MENDOMAID
The bread sounds delicious but there are a few things to consider before most Celiacs would try it out. I did a quick search for sourdough at Celiac.com, lots of messages came up and I looked at about the first 20 and the only sourdough breads people ate were gluten free.
Some people use Celiac Disease as a general term for all people sensitive to gluten. Medical researchers divide gluten sensitivity into catagories - wheat or grain allergy, autoimmune Celiac Sprue, non-Celiac Sprue. I would need to know whether the person who could tolerate the sourdough bread had CD or one of the other gluten intolerances. I have not read of anyone who has diagnosed autoimmune celiac disease who could tolerate gluten. Some people have more than one of the following problems.
Wheat/grain allergy - the reaction is fairly rapid, before 3 hours and usually starts with stomach irritation.
Celiac Sprue - The reaction is delayed for several hours as it takes that long for the gluten to be broken down and trigger the production of autoantibodies. The reaction causes some pain and cramping in the small intestine, usually in the lower abdomen. If the person has been gf for a long period it may take much longer for the antibodies to be produced and it may take several 'doses ' of gluten foods to have a reaction. Some Celiacs don't have an intestinal reaction but develop other symptoms - Dermatitis herpetaformis, neurological problems. There are 'silent' Celiacs who have no symptoms but do have intestinal damage. 14 different genes have been identified as being involved in CD and the presence or absence of these genes influences liklihood of developing CD and the severity of the problems.

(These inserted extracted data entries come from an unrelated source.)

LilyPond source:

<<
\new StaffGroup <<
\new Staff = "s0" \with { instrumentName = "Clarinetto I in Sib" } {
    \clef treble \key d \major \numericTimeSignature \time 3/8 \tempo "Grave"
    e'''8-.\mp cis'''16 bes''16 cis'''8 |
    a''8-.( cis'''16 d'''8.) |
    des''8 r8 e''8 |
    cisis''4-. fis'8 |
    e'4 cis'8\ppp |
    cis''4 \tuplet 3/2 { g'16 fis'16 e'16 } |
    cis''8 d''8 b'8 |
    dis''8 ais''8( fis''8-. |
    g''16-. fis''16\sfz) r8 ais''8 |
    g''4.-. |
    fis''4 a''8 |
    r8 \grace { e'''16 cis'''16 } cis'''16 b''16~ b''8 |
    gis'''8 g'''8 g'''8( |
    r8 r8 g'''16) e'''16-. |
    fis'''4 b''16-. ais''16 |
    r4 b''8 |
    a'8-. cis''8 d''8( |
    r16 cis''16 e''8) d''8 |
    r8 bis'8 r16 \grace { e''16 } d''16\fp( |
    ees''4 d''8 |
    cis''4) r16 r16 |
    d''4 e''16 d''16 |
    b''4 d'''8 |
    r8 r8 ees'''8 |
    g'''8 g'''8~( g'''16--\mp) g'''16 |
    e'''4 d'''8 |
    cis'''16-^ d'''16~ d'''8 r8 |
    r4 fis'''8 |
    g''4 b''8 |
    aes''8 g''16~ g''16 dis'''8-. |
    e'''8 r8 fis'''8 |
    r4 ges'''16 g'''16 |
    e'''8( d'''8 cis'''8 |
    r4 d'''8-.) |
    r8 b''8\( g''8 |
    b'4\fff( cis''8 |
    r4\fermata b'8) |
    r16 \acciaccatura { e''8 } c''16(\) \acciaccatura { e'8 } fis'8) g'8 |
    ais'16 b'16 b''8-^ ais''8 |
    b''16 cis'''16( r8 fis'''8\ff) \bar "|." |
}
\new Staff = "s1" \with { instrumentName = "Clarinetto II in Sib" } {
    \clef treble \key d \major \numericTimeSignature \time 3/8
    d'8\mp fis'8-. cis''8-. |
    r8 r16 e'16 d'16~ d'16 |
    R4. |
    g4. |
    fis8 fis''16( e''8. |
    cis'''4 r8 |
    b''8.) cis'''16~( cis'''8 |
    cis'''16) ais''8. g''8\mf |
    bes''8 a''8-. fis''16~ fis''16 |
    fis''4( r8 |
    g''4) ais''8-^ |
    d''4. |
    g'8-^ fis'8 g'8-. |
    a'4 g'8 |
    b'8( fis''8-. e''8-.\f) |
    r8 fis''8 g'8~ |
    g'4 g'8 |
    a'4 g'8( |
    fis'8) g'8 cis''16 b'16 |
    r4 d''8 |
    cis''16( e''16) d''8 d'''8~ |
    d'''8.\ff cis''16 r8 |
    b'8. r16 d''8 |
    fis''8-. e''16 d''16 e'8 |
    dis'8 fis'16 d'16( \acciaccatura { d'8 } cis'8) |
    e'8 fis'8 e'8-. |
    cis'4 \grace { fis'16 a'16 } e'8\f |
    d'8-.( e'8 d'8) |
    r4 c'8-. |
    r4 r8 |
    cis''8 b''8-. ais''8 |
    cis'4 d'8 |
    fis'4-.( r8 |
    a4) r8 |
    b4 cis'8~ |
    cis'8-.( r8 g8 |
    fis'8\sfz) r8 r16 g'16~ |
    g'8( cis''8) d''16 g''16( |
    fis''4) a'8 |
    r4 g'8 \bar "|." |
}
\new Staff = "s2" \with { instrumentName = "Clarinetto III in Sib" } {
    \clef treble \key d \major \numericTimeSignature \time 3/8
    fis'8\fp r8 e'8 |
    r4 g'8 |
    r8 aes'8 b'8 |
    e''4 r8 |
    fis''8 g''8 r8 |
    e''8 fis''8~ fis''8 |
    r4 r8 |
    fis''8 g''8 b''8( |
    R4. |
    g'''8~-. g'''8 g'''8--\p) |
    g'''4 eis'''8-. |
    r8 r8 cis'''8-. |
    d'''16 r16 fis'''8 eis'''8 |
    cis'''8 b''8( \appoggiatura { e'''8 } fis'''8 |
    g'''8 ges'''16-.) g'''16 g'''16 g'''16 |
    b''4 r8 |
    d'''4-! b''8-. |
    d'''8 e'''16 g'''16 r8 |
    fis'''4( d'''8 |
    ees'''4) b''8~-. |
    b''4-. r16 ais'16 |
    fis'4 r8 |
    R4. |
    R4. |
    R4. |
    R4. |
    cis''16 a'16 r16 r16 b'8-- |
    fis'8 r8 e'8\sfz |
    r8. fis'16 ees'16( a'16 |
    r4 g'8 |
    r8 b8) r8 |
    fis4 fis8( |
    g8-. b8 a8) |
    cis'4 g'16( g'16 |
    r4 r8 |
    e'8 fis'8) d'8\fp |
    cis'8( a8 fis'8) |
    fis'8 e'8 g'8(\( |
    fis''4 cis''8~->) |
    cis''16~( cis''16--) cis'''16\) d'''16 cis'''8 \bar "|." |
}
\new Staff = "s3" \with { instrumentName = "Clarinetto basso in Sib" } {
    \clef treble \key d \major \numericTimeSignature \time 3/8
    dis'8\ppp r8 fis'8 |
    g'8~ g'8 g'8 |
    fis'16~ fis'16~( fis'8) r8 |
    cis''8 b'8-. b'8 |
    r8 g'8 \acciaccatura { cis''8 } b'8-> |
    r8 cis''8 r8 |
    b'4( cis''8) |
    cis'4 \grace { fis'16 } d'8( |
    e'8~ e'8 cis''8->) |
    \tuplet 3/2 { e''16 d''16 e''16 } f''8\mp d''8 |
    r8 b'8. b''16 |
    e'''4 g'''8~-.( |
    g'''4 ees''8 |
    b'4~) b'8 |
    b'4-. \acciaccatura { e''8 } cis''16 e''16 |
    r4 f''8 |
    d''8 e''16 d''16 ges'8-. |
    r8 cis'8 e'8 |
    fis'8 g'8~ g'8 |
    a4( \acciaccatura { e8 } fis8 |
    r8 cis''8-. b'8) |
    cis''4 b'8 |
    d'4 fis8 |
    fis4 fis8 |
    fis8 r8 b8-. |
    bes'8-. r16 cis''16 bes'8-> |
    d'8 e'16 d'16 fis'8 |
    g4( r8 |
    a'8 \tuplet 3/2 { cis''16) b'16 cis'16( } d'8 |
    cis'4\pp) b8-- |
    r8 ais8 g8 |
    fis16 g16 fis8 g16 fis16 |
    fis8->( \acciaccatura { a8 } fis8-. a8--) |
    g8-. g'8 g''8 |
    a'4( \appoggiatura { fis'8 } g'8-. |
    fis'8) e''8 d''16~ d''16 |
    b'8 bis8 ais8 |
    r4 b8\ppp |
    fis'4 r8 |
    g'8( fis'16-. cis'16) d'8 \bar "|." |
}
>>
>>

non-Celiac Sprue or Leaky Gut Syndrome - Gluten and gluten-like proteins cause the small intestine to become more permeable so food antigens are able to enter the body. The person develops allergies. This is not an autoimmune disease. I have read of a few people who wrote that they have been cured of this problem.
The enzymes that digest gluten cut the protein apart at specific places so the amino acid fragments have the proper sequence of amino acids to start the autoimmune series of reactions. I have read that researchers are searching for an enzyme which would cut the proteins differently so that the amino acid sequences produced wouldn't start the autoimmune process. I don't know if it is possible for the Russian sourdough process to have an enzyme which would cut the protein in different places.